All lines from the one holding "Ternyata Ini Alasan dan Spesifikasi" down to the last line of the entries are to be reproduced exactly, with no other lines.

Data for the task:
════════

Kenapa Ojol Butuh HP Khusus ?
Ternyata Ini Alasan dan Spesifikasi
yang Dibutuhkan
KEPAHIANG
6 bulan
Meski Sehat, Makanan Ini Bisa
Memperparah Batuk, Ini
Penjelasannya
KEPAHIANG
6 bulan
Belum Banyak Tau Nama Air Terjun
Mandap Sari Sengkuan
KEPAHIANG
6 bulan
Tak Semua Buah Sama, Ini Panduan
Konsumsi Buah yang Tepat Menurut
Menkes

════════

Response area:
Ternyata Ini Alasan dan Spesifikasi
yang Dibutuhkan
KEPAHIANG
6 bulan
Meski Sehat, Makanan Ini Bisa
Memperparah Batuk, Ini
Penjelasannya
KEPAHIANG
6 bulan
Belum Banyak Tau Nama Air Terjun
Mandap Sari Sengkuan
KEPAHIANG
6 bulan
Tak Semua Buah Sama, Ini Panduan
Konsumsi Buah yang Tepat Menurut
Menkes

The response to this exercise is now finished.